▶ _Task_: Given the listing below, the answer must be only the number of lines containing the string "technologies".

——

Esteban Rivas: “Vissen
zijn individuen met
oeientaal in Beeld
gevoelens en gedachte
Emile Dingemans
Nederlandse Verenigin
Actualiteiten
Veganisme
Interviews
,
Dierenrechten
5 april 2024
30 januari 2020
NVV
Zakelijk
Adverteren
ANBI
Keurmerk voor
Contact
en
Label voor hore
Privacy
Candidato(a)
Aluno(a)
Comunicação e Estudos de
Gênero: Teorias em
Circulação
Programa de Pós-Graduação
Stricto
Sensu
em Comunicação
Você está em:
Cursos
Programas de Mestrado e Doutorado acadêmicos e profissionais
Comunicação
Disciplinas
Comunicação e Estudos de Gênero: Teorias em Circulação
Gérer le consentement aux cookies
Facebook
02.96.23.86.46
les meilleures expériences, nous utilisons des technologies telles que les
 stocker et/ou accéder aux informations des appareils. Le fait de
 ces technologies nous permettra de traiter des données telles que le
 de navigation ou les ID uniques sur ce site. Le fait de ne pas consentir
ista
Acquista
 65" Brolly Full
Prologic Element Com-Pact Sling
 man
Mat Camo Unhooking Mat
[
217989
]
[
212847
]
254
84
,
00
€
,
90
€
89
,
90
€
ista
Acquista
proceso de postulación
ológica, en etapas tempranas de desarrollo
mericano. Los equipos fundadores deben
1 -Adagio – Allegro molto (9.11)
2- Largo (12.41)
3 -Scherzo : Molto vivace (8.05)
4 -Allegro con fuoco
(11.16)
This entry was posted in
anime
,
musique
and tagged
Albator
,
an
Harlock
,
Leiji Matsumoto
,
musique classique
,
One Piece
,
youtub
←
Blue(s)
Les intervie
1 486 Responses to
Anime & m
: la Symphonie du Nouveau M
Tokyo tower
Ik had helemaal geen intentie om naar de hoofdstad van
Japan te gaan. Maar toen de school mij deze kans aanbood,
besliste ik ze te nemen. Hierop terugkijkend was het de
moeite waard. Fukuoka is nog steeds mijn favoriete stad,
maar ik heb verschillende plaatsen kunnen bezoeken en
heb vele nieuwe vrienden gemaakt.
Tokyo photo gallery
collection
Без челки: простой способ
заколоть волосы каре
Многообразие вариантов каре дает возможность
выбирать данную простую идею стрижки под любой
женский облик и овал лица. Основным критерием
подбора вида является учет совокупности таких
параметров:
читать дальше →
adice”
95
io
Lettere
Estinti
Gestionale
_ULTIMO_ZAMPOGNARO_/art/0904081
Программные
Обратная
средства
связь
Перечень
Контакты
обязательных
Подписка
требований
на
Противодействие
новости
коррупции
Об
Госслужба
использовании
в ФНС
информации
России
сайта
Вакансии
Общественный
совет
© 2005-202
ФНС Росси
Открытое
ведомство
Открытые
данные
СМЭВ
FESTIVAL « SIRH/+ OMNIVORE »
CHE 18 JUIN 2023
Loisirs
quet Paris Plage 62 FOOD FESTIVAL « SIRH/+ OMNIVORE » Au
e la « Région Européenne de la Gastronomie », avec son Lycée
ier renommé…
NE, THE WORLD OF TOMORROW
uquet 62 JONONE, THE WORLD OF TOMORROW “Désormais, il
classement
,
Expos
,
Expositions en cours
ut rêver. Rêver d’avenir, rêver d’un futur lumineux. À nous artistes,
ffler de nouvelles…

——

▶ _Exercise output_: 2